Source data
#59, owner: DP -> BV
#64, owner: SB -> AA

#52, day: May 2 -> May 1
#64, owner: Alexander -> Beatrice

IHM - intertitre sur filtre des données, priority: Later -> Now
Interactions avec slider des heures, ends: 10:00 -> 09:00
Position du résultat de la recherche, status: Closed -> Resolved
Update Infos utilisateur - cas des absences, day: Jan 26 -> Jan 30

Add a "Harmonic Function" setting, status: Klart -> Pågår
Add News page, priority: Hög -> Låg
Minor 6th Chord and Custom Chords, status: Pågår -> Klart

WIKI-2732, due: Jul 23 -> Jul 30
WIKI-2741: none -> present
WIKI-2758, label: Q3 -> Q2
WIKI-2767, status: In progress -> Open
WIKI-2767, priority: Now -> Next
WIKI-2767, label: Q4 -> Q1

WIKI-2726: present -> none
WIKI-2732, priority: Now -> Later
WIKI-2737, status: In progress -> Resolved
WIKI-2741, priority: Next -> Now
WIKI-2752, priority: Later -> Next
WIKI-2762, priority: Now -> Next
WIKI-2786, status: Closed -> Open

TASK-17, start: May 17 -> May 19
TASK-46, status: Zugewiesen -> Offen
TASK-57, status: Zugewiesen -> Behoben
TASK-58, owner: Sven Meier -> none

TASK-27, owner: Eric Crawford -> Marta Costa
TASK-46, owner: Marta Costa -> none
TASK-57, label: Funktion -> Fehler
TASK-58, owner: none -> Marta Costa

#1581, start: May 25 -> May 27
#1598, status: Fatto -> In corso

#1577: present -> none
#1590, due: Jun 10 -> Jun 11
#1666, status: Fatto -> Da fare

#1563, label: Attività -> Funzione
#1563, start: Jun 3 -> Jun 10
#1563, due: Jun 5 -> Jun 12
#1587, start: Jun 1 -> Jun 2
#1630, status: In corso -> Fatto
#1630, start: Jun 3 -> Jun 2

Aim of the task
All of the records above should be copied exactly.

Solution to this exercise
#59, owner: DP -> BV
#64, owner: SB -> AA

#52, day: May 2 -> May 1
#64, owner: Alexander -> Beatrice

IHM - intertitre sur filtre des données, priority: Later -> Now
Interactions avec slider des heures, ends: 10:00 -> 09:00
Position du résultat de la recherche, status: Closed -> Resolved
Update Infos utilisateur - cas des absences, day: Jan 26 -> Jan 30

Add a "Harmonic Function" setting, status: Klart -> Pågår
Add News page, priority: Hög -> Låg
Minor 6th Chord and Custom Chords, status: Pågår -> Klart

WIKI-2732, due: Jul 23 -> Jul 30
WIKI-2741: none -> present
WIKI-2758, label: Q3 -> Q2
WIKI-2767, status: In progress -> Open
WIKI-2767, priority: Now -> Next
WIKI-2767, label: Q4 -> Q1

WIKI-2726: present -> none
WIKI-2732, priority: Now -> Later
WIKI-2737, status: In progress -> Resolved
WIKI-2741, priority: Next -> Now
WIKI-2752, priority: Later -> Next
WIKI-2762, priority: Now -> Next
WIKI-2786, status: Closed -> Open

TASK-17, start: May 17 -> May 19
TASK-46, status: Zugewiesen -> Offen
TASK-57, status: Zugewiesen -> Behoben
TASK-58, owner: Sven Meier -> none

TASK-27, owner: Eric Crawford -> Marta Costa
TASK-46, owner: Marta Costa -> none
TASK-57, label: Funktion -> Fehler
TASK-58, owner: none -> Marta Costa

#1581, start: May 25 -> May 27
#1598, status: Fatto -> In corso

#1577: present -> none
#1590, due: Jun 10 -> Jun 11
#1666, status: Fatto -> Da fare

#1563, label: Attività -> Funzione
#1563, start: Jun 3 -> Jun 10
#1563, due: Jun 5 -> Jun 12
#1587, start: Jun 1 -> Jun 2
#1630, status: In corso -> Fatto
#1630, start: Jun 3 -> Jun 2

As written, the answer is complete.